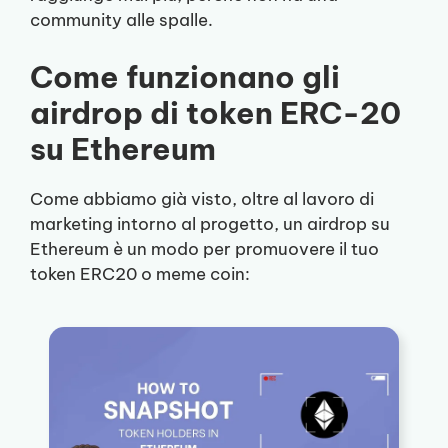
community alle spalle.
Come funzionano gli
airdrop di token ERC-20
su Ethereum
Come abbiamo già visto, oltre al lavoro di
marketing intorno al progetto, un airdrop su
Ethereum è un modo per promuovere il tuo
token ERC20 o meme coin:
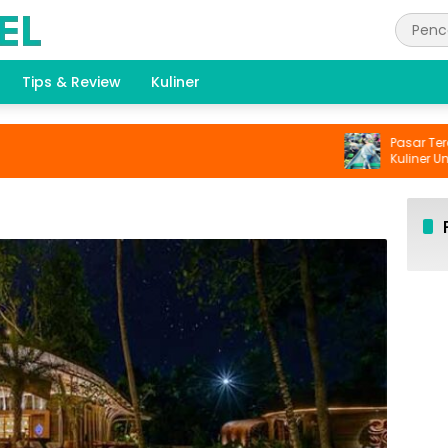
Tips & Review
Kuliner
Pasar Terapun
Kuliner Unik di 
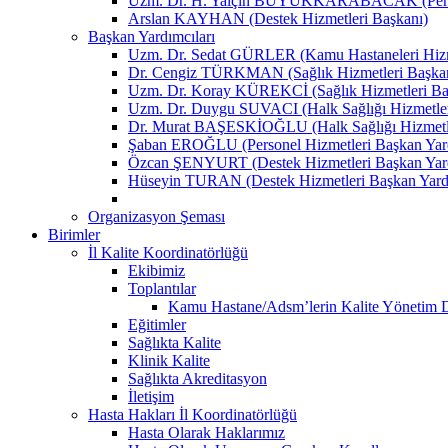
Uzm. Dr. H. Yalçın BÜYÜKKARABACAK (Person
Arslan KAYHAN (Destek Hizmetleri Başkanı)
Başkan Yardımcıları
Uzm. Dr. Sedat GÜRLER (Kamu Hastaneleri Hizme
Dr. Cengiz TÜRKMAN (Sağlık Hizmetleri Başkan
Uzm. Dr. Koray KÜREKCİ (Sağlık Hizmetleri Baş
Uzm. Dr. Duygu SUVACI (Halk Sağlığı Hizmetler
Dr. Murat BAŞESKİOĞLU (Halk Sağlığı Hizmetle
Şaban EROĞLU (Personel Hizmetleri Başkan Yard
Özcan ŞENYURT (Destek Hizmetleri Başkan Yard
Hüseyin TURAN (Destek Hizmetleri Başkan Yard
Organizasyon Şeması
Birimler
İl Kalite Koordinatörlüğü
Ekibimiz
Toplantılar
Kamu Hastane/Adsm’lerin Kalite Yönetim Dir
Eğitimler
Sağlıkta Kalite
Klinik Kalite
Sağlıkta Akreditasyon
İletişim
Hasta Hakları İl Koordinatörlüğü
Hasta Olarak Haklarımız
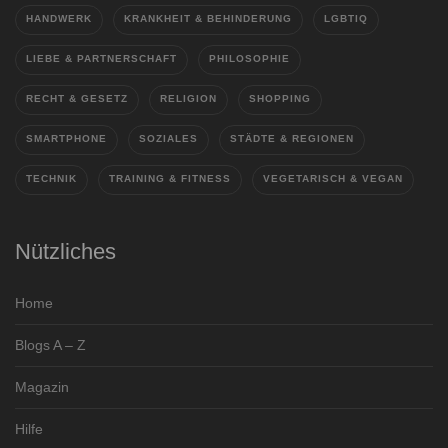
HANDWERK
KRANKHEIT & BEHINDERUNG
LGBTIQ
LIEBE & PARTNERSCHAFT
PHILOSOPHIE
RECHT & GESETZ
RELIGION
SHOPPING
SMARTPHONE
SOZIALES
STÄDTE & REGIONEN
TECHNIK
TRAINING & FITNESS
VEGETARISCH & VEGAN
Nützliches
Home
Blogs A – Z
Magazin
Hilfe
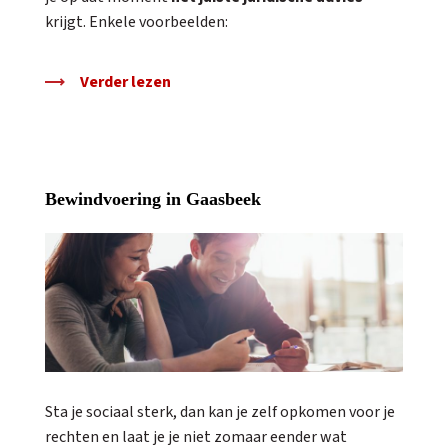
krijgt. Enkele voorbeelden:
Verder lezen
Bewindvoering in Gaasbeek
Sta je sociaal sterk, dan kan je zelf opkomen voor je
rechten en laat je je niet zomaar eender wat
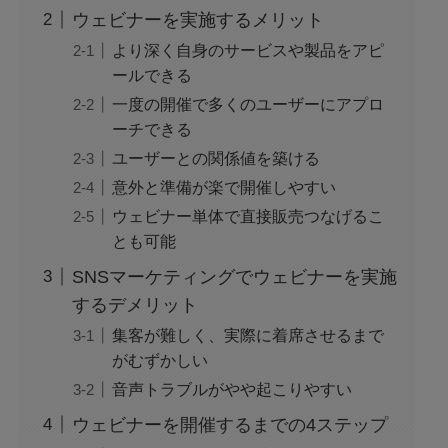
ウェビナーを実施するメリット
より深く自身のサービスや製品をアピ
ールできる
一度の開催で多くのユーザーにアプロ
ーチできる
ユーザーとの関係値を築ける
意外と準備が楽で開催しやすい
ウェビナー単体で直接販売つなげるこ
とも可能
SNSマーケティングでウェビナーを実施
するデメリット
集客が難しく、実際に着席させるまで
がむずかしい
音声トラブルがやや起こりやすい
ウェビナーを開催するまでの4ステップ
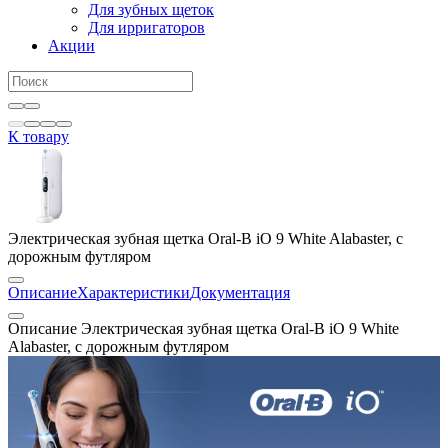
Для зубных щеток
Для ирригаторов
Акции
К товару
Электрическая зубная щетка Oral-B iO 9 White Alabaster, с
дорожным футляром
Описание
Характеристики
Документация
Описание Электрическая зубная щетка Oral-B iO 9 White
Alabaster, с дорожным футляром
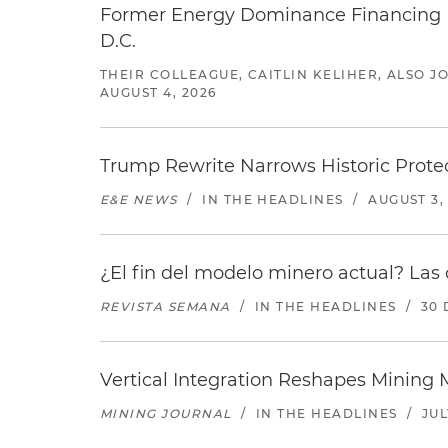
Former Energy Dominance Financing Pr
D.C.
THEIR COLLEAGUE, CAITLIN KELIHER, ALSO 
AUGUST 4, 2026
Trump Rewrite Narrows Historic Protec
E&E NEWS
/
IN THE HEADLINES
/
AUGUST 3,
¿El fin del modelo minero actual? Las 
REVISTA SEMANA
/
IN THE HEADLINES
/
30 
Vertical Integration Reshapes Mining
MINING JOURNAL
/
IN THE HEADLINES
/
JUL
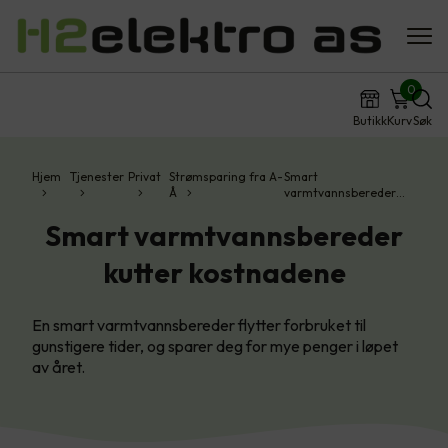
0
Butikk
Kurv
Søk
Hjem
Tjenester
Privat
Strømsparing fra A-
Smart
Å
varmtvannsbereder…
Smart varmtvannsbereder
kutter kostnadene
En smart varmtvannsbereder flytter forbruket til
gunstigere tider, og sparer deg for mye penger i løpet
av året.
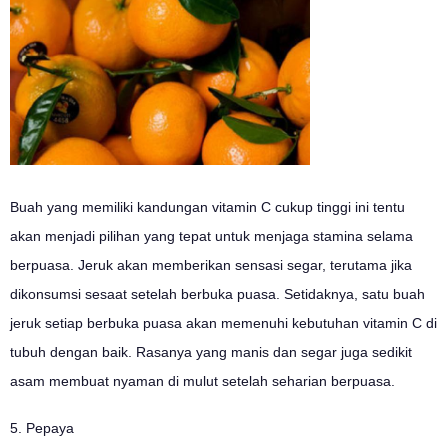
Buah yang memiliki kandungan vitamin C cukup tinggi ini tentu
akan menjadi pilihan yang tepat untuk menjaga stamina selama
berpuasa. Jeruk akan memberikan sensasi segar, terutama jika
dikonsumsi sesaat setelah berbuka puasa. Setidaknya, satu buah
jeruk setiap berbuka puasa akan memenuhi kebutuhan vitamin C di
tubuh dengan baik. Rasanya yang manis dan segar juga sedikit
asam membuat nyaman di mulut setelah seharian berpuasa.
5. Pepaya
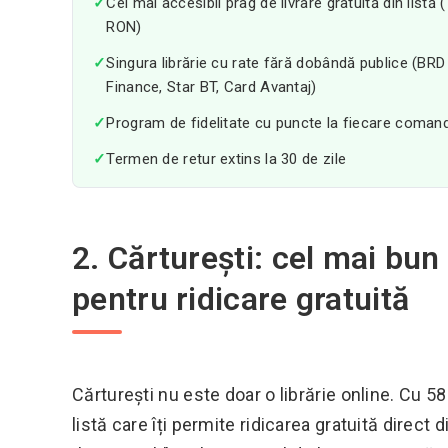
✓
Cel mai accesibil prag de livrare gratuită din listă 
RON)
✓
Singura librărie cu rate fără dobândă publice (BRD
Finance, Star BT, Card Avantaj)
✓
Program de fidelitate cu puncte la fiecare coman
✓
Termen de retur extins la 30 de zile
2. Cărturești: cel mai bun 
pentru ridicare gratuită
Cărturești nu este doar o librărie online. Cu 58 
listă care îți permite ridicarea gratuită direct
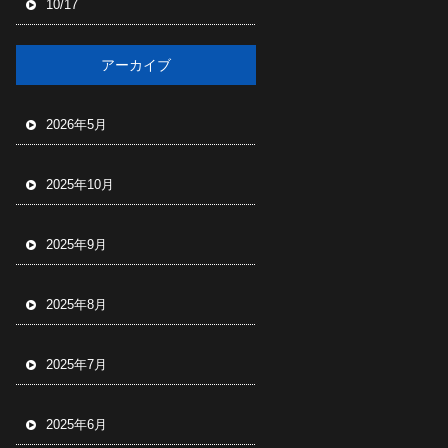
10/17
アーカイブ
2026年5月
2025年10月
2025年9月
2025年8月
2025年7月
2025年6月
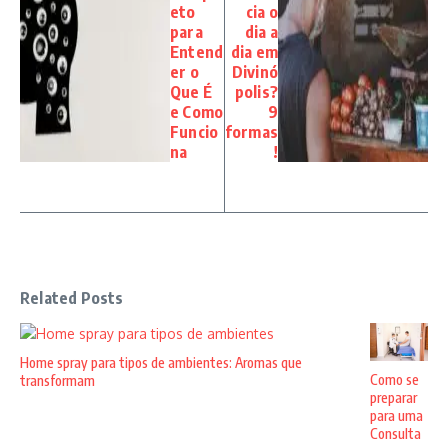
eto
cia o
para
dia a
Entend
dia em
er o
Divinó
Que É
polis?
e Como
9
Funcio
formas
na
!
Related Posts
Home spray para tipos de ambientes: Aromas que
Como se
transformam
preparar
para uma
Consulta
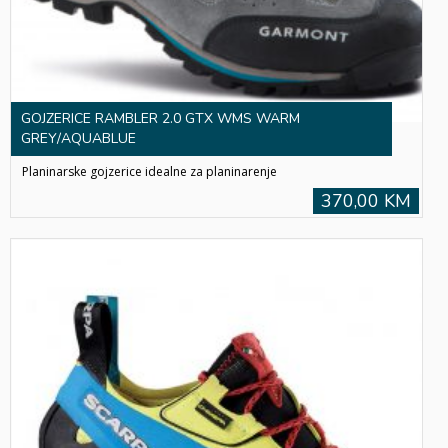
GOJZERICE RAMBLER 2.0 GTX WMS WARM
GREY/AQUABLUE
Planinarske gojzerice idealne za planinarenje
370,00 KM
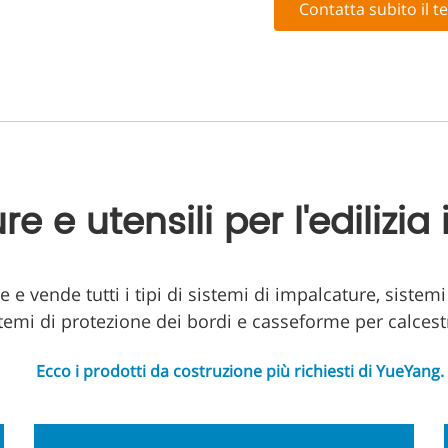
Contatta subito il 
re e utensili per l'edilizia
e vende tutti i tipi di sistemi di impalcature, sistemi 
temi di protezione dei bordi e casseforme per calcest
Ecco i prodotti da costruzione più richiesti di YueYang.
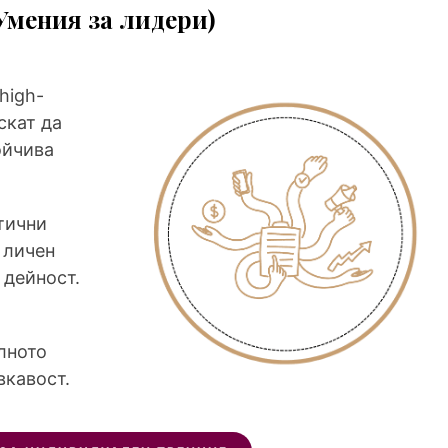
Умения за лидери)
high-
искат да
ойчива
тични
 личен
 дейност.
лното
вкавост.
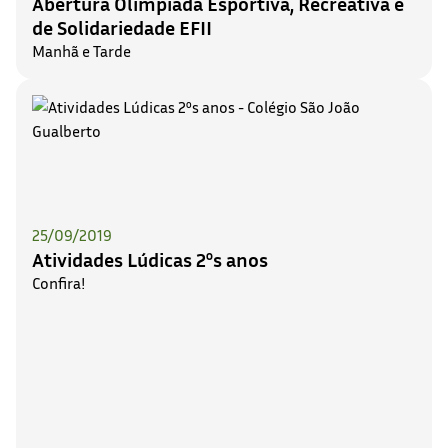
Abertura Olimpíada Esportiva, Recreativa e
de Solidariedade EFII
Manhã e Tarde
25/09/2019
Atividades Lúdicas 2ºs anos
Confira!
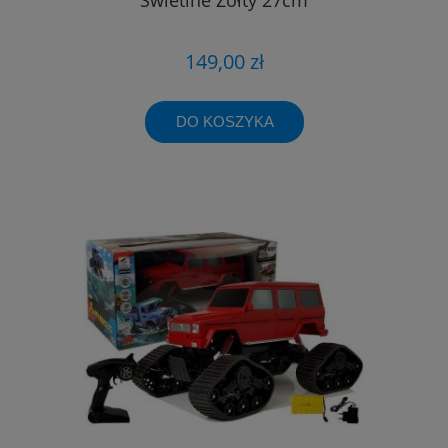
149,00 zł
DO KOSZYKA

* **Assigned task**
A word-for-word copy of the records is needed, one that contains no pictures.

* **Task solution**
community alle spalle.
Come funzionano gli
airdrop di token ERC-20
su Ethereum
Come abbiamo già visto, oltre al lavoro di
marketing intorno al progetto, un airdrop su
Ethereum è un modo per promuovere il tuo
token ERC20 o meme coin:
Tips & Review
Kuliner
Pasar Terapun
Kuliner Unik di 
Uzm. Dr. H. Yalçın BÜYÜKKARABACAK (Person
Arslan KAYHAN (Destek Hizmetleri Başkanı)
Başkan Yardımcıları
Uzm. Dr. Sedat GÜRLER (Kamu Hastaneleri Hizme
Dr. Cengiz TÜRKMAN (Sağlık Hizmetleri Başkan
Uzm. Dr. Koray KÜREKCİ (Sağlık Hizmetleri Baş
Uzm. Dr. Duygu SUVACI (Halk Sağlığı Hizmetler
Dr. Murat BAŞESKİOĞLU (Halk Sağlığı Hizmetle
Şaban EROĞLU (Personel Hizmetleri Başkan Yard
Özcan ŞENYURT (Destek Hizmetleri Başkan Yard
Hüseyin TURAN (Destek Hizmetleri Başkan Yard
Organizasyon Şeması
Birimler
İl Kalite Koordinatörlüğü
Ekibimiz
Toplantılar
Kamu Hastane/Adsm’lerin Kalite Yönetim Dir
Eğitimler
Sağlıkta Kalite
Klinik Kalite
Sağlıkta Akreditasyon
İletişim
Hasta Hakları İl Koordinatörlüğü
Hasta Olarak Haklarımız
HANDWERK
KRANKHEIT & BEHINDERUNG
LGBTIQ
LIEBE & PARTNERSCHAFT
PHILOSOPHIE
RECHT & GESETZ
RELIGION
SHOPPING
SMARTPHONE
SOZIALES
STÄDTE & REGIONEN
TECHNIK
TRAINING & FITNESS
VEGETARISCH & VEGAN
Nützliches
Home
Blogs A – Z
Magazin
Hilfe
krijgt. Enkele voorbeelden:
Verder lezen
Bewindvoering in Gaasbeek
Sta je sociaal sterk, dan kan je zelf opkomen voor je
rechten en laat je je niet zomaar eender wat
ウェビナーを実施するメリット
より深く自身のサービスや製品をアピ
ールできる
一度の開催で多くのユーザーにアプロ
ーチできる
ユーザーとの関係値を築ける
意外と準備が楽で開催しやすい
ウェビナー単体で直接販売つなげるこ
とも可能
SNSマーケティングでウェビナーを実施
するデメリット
集客が難しく、実際に着席させるまで
がむずかしい
音声トラブルがやや起こりやすい
ウェビナーを開催するまでの4ステップ
Для зубных щеток
Для ирригаторов
Акции
К товару
Электрическая зубная щетка Oral-B iO 9 White Alabaster, с
дорожным футляром
Описание
Характеристики
Документация
Описание Электрическая зубная щетка Oral-B iO 9 White
Alabaster, с дорожным футляром
Former Energy Dominance Financing Pr
D.C.
THEIR COLLEAGUE, CAITLIN KELIHER, ALSO 
AUGUST 4, 2026
Trump Rewrite Narrows Historic Protec
E&E NEWS
/
IN THE HEADLINES
/
AUGUST 3,
¿El fin del modelo minero actual? Las 
REVISTA SEMANA
/
IN THE HEADLINES
/
30 
Vertical Integration Reshapes Mining
MINING JOURNAL
/
IN THE HEADLINES
/
JUL
0
Butikk
Kurv
Søk
Hjem
Tjenester
Privat
Strømsparing fra A-
Smart
Å
varmtvannsbereder…
Smart varmtvannsbereder
kutter kostnadene
En smart varmtvannsbereder flytter forbruket til
gunstigere tider, og sparer deg for mye penger i løpet
av året.
Buah yang memiliki kandungan vitamin C cukup tinggi ini tentu
akan menjadi pilihan yang tepat untuk menjaga stamina selama
berpuasa. Jeruk akan memberikan sensasi segar, terutama jika
dikonsumsi sesaat setelah berbuka puasa. Setidaknya, satu buah
jeruk setiap berbuka puasa akan memenuhi kebutuhan vitamin C di
tubuh dengan baik. Rasanya yang manis dan segar juga sedikit
asam membuat nyaman di mulut setelah seharian berpuasa.
5. Pepaya
✓
Cel mai accesibil prag de livrare gratuită din listă 
RON)
✓
Singura librărie cu rate fără dobândă publice (BRD
Finance, Star BT, Card Avantaj)
✓
Program de fidelitate cu puncte la fiecare coman
✓
Termen de retur extins la 30 de zile
2. Cărturești: cel mai bun 
pentru ridicare gratuită
Cărturești nu este doar o librărie online. Cu 58 
listă care îți permite ridicarea gratuită direct
10/17
アーカイブ
2026年5月
2025年10月
2025年9月
2025年8月
2025年7月
2025年6月
eto
cia o
para
dia a
Entend
dia em
er o
Divinó
Que É
polis?
e Como
9
Funcio
formas
na
!
Related Posts
Home spray para tipos de ambientes: Aromas que
Como se
transformam
preparar
para uma
Consulta
GOJZERICE RAMBLER 2.0 GTX WMS WARM
GREY/AQUABLUE
Planinarske gojzerice idealne za planinarenje
370,00 KM
Contatta subito il 
re e utensili per l'edilizia
e vende tutti i tipi di sistemi di impalcature, sistemi 
temi di protezione dei bordi e casseforme per calcest
Ecco i prodotti da costruzione più richiesti di YueYang.
Умения за лидери)
high-
искат да
ойчива
тични
 личен
 дейност.
лното
вкавост.
Abertura Olimpíada Esportiva, Recreativa e
de Solidariedade EFII
Manhã e Tarde
25/09/2019
Atividades Lúdicas 2ºs anos
Confira!
149,00 zł
DO KOSZYKA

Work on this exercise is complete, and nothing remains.